## What is needed
The line containing "midnight post on X mentioning 'Pillory' has" and every line after it, through the last one below: output exactly these and nothing else.

## Information shown

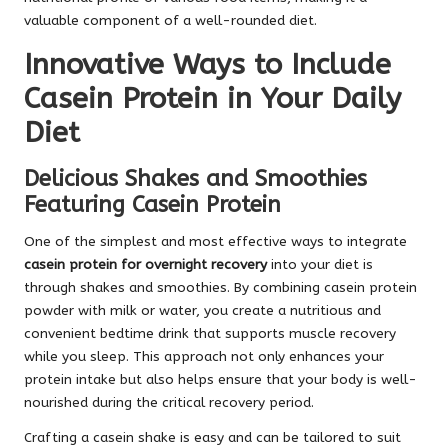
valuable component of a well-rounded diet.
Innovative Ways to Include
Casein Protein in Your Daily
Diet
Delicious Shakes and Smoothies
Featuring Casein Protein
One of the simplest and most effective ways to integrate
casein protein for overnight recovery
into your diet is
through shakes and smoothies. By combining casein protein
powder with milk or water, you create a nutritious and
convenient bedtime drink that supports muscle recovery
while you sleep. This approach not only enhances your
protein intake but also helps ensure that your body is well-
nourished during the critical recovery period.
Crafting a casein shake is easy and can be tailored to suit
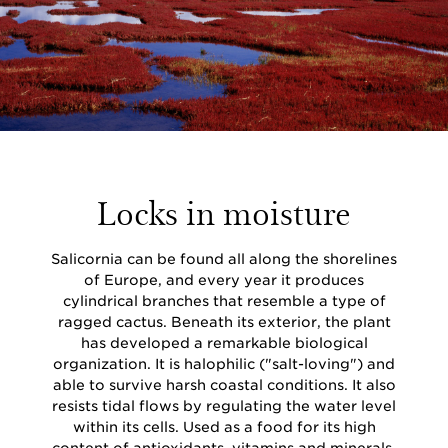
Locks in moisture
Salicornia can be found all along the shorelines
of Europe, and every year it produces
cylindrical branches that resemble a type of
ragged cactus. Beneath its exterior, the plant
has developed a remarkable biological
organization. It is halophilic ("salt-loving") and
able to survive harsh coastal conditions. It also
resists tidal flows by regulating the water level
within its cells. Used as a food for its high
content of antioxidants, vitamins and minerals,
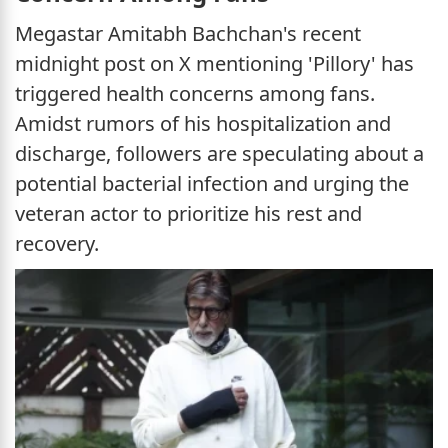
Megastar Amitabh Bachchan's recent
midnight post on X mentioning 'Pillory' has
triggered health concerns among fans.
Amidst rumors of his hospitalization and
discharge, followers are speculating about a
potential bacterial infection and urging the
veteran actor to prioritize his rest and
recovery.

## Reply
midnight post on X mentioning 'Pillory' has
triggered health concerns among fans.
Amidst rumors of his hospitalization and
discharge, followers are speculating about a
potential bacterial infection and urging the
veteran actor to prioritize his rest and
recovery.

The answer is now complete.